Last-mile connectivity: Arvind Rao, CEO, OnMobile Global.
“We have been on the App Store since July 2008 and users from 105 countries have downloaded our application till now,” says Apoorva Ruparel, co-founder and vice-president, marketing, AirMe Inc. , a start-up which has developed a mobile application that allows users to instantly upload their pictures on social networking sites such as Flickr.com, Facebook.com, Photobucket.com, Picasa.google.com and Twitter.com.
It is traffic such as this that device manufacturers hope will help break the stranglehold of telecom companies on the VAS market. “The Ovi store has transformed the go-to-market strategy,” says Kenny Mathers, head of developer relations, Forum Nokia, Apac. Forum Nokia is a platform launched by Nokia to support developers who work on mobile technology and applications. For example, VAS developers such as MobiMonster build applications for Nokia devices that are then hosted on Ovi Store.

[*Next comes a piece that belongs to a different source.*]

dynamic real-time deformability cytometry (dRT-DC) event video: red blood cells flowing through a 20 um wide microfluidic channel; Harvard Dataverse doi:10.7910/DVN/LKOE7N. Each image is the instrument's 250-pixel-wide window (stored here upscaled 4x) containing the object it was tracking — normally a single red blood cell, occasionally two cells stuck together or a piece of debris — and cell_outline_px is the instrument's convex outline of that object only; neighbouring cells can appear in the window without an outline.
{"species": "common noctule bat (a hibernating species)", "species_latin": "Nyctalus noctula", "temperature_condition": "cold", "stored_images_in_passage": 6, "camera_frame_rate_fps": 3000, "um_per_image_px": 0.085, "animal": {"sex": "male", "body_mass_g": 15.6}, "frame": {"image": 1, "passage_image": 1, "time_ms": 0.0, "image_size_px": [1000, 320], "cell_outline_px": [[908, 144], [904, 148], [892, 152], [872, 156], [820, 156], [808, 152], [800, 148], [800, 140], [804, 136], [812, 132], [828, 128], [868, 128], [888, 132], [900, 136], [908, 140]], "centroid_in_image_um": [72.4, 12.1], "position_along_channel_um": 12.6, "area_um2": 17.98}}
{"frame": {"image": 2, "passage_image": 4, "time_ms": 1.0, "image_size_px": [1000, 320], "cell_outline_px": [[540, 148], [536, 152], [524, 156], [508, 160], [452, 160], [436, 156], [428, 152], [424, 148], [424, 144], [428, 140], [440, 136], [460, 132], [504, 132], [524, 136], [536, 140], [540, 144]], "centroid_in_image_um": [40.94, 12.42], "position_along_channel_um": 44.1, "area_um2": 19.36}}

Industry watchers, however, reckon that it will take time for this shift to actually take place. “From a carrier perspective, with a teledensity of 37% and 450 million users today, the focus for the next two-three years will be greater customer acquisition as we inch up to 750 million mobile subscribers,” says Roy of Hungama, who adds that the Indian mobile market will grow on two parallel tracks, with one segment focusing on VAS directly reaching consumers, while telecom companies focus on new connections. “We must remember that in parts of India, a customer is delighted that he can just talk.”
To straddle these two worlds, content providers such as Hungama will offer subscription-based services that will be billed through the operator where, for instance, consumers can download unlimited music for a monthly fee of Rs149.
Alongside innovative pricing, mobile advertising is also expected to provide a fillip to the growth of the VAS market. “In 2008, the mobile advertising segment was valued at Rs50 crore, and in 2009, it is expected to reach Rs60-70 crore,” says Vinod Thadani, regional mobile director, GroupM Interaction, India and South Asia. Clearly, just talk is out—the mobile handset will now entertain, inform and define your leisure time as well.